## Work item
Print all of the entries exactly, minus the pictures.

Given data below:

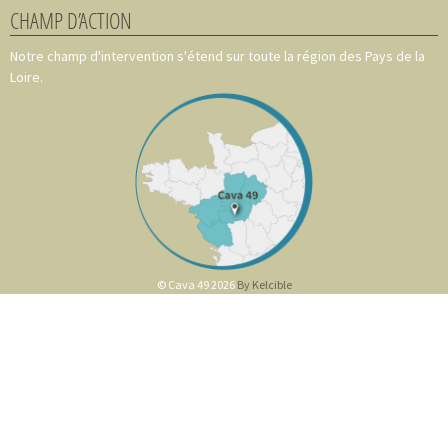
CHAMP D’ACTION
Notre champ d'intervention s'étend sur toute la région des Pays de la
Loire.
© Cava 49 2026
By Kelcible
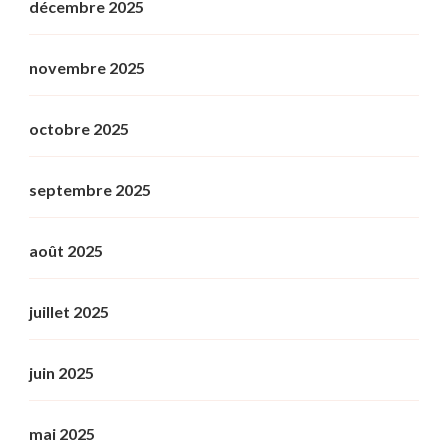
décembre 2025
novembre 2025
octobre 2025
septembre 2025
août 2025
juillet 2025
juin 2025
mai 2025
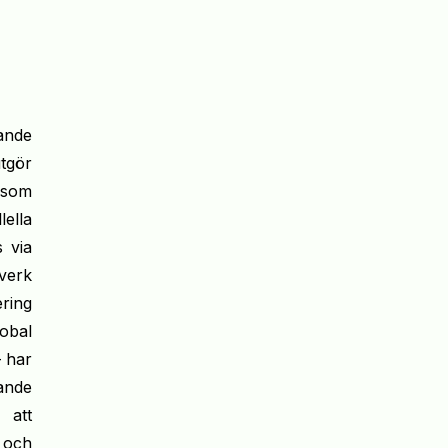
ande
utgör
t som
ella
s via
verk
ring
obal
 har
ande
 att
 och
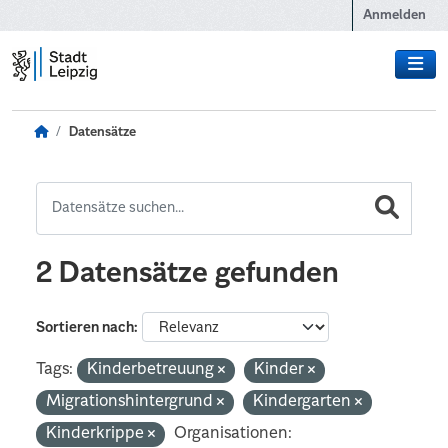
Zum Hauptinhalt wechseln
Anmelden
Datensätze
2 Datensätze gefunden
Sortieren nach
Tags:
Kinderbetreuung
Kinder
Migrationshintergrund
Kindergarten
Kinderkrippe
Organisationen:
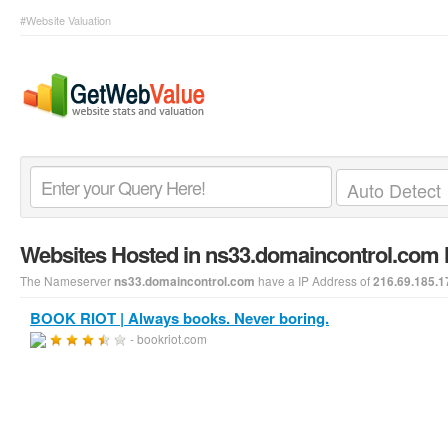
#Website Valuation
Websites Hosted in ns33.domaincontrol.com
The Nameserver
have a IP Address of
ns33.domaincontrol.com
216.69.185.1
BOOK RIOT | Always books. Never boring.
- bookriot.com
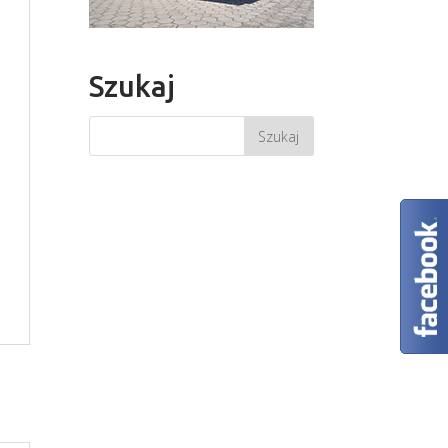
Szukaj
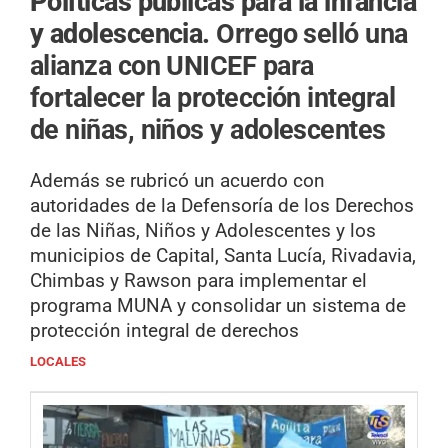
Políticas públicas para la infancia
y adolescencia.
Orrego selló una
alianza con UNICEF para
fortalecer la protección integral
de niñas, niños y adolescentes
Además se rubricó un acuerdo con
autoridades de la Defensoría de los Derechos
de las Niñas, Niños y Adolescentes y los
municipios de Capital, Santa Lucía, Rivadavia,
Chimbas y Rawson para implementar el
programa MUNA y consolidar un sistema de
protección integral de derechos
LOCALES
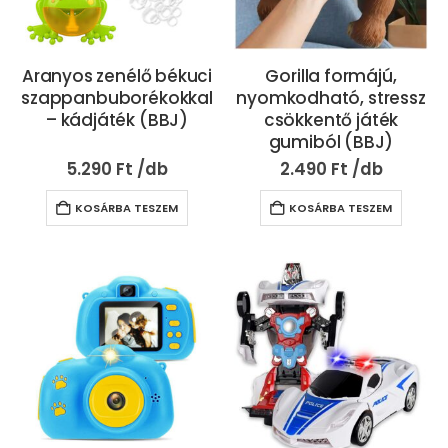
Aranyos zenélő békuci
Gorilla formájú,
szappanbuborékokkal
nyomkodható, stressz
– kádjáték (BBJ)
csökkentő játék
gumiból (BBJ)
5.290
Ft
2.490
Ft
KOSÁRBA TESZEM
KOSÁRBA TESZEM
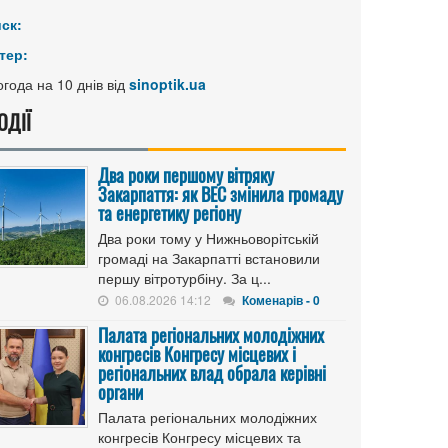
иск:
тер:
года на 10 днів від
sinoptik.ua
ОДІЇ
Два роки першому вітряку
Закарпаття: як ВЕС змінила громаду
та енергетику регіону
Два роки тому у Нижньоворітській
громаді на Закарпатті встановили
першу вітротурбіну. За ц...
06.08.2026 14:12
Коменарів - 0
Палата регіональних молодіжних
конгресів Конгресу місцевих і
регіональних влад обрала керівні
органи
Палата регіональних молодіжних
конгресів Конгресу місцевих та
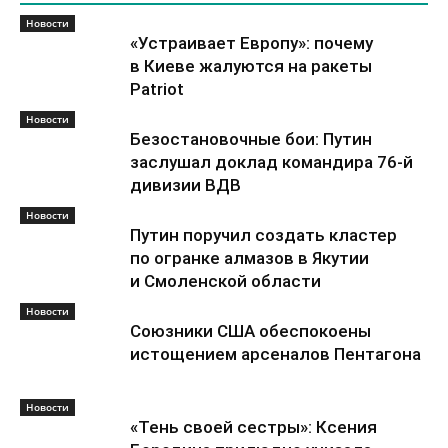
Новости
«Устраивает Европу»: почему
в Киеве жалуются на ракеты
Patriot
Новости
Безостановочные бои: Путин
заслушал доклад командира 76-й
дивизии ВДВ
Новости
Путин поручил создать кластер
по огранке алмазов в Якутии
и Смоленской области
Новости
Союзники США обеспокоены
истощением арсеналов Пентагона
Новости
«Тень своей сестры»: Ксения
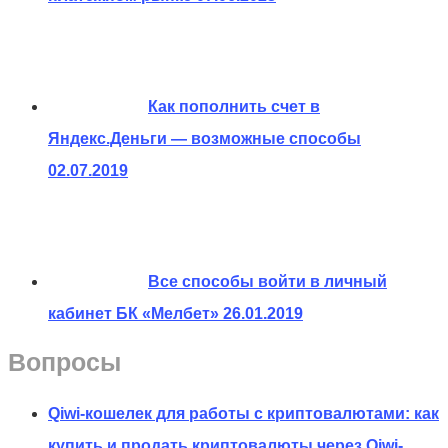
Как пополнить счет в
Яндекс.Деньги — возможные способы
02.07.2019
Все способы войти в личный
кабинет БК «Мелбет»
26.01.2019
Вопросы
Qiwi-кошелек для работы с криптовалютами: как
купить и продать криптовалюты через Qiwi-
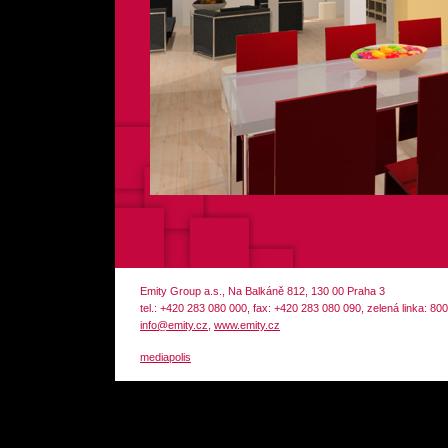
Emity Group a.s., Na Balkáně 812, 130 00 Praha 3
tel.: +420 283 080 000, fax: +420 283 080 090, zelená linka: 80
info@emity.cz
,
www.emity.cz
mediapolis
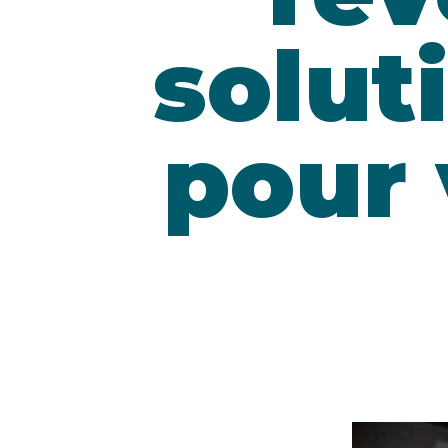
solut
pour 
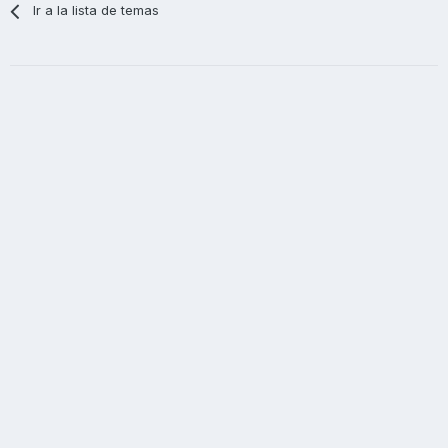
Ir a la lista de temas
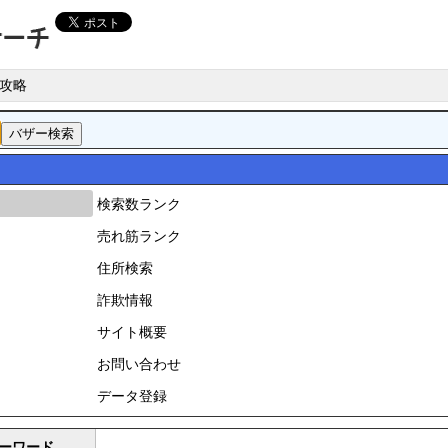
攻略
検索数ランク
売れ筋ランク
住所検索
詐欺情報
サイト概要
お問い合わせ
データ登録
ーワード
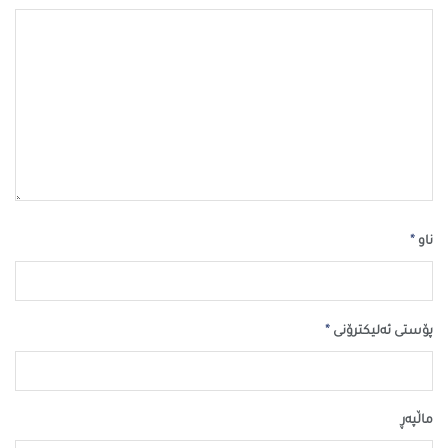
*
ناو
*
پۆستی ئەلیکترۆنی
ماڵپه‌ڕ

End of Given data.

## Output for this exercise
CHAMP D’ACTION
Notre champ d'intervention s'étend sur toute la région des Pays de la
Loire.
© Cava 49 2026
By Kelcible
décembre 2025
novembre 2025
octobre 2025
septembre 2025
août 2025
juillet 2025
juin 2025
mai 2025
ande
utgör
t som
ella
s via
verk
ring
obal
 har
ande
 att
 och
Zum Hauptinhalt wechseln
Anmelden
Datensätze
2 Datensätze gefunden
Sortieren nach
Tags:
Kinderbetreuung
Kinder
Migrationshintergrund
Kindergarten
Kinderkrippe
Organisationen:
#Website Valuation
Websites Hosted in ns33.domaincontrol.com
The Nameserver
have a IP Address of
ns33.domaincontrol.com
216.69.185.1
BOOK RIOT | Always books. Never boring.
- bookriot.com
Szukaj
Políticas públicas para la infancia
y adolescencia.
Orrego selló una
alianza con UNICEF para
fortalecer la protección integral
de niñas, niños y adolescentes
Además se rubricó un acuerdo con
autoridades de la Defensoría de los Derechos
de las Niñas, Niños y Adolescentes y los
municipios de Capital, Santa Lucía, Rivadavia,
Chimbas y Rawson para implementar el
programa MUNA y consolidar un sistema de
protección integral de derechos
LOCALES
Aranyos zenélő békuci
Gorilla formájú,
szappanbuborékokkal
nyomkodható, stressz
– kádjáték (BBJ)
csökkentő játék
gumiból (BBJ)
5.290
Ft
2.490
Ft
KOSÁRBA TESZEM
KOSÁRBA TESZEM
иск:
тер:
года на 10 днів від
sinoptik.ua
ОДІЇ
Два роки першому вітряку
Закарпаття: як ВЕС змінила громаду
та енергетику регіону
Два роки тому у Нижньоворітській
громаді на Закарпатті встановили
першу вітротурбіну. За ц...
06.08.2026 14:12
Коменарів - 0
Палата регіональних молодіжних
конгресів Конгресу місцевих і
регіональних влад обрала керівні
органи
Палата регіональних молодіжних
конгресів Конгресу місцевих та
Новости
«Устраивает Европу»: почему
в Киеве жалуются на ракеты
Patriot
Новости
Безостановочные бои: Путин
заслушал доклад командира 76-й
дивизии ВДВ
Новости
Путин поручил создать кластер
по огранке алмазов в Якутии
и Смоленской области
Новости
Союзники США обеспокоены
истощением арсеналов Пентагона
Новости
«Тень своей сестры»: Ксения
Как пополнить счет в
Яндекс.Деньги — возможные способы
02.07.2019
Все способы войти в личный
кабинет БК «Мелбет»
26.01.2019
Вопросы
Qiwi-кошелек для работы с криптовалютами: как
купить и продать криптовалюты через Qiwi-
Emity Group a.s., Na Balkáně 812, 130 00 Praha 3
tel.: +420 283 080 000, fax: +420 283 080 090, zelená linka: 80
info@emity.cz
,
www.emity.cz
mediapolis
solut
pour 
Ir a la lista de temas
攻略
検索数ランク
売れ筋ランク
住所検索
詐欺情報
サイト概要
お問い合わせ
データ登録
ーワード
*
ناو
*
پۆستی ئەلیکترۆنی
ماڵپه‌ڕ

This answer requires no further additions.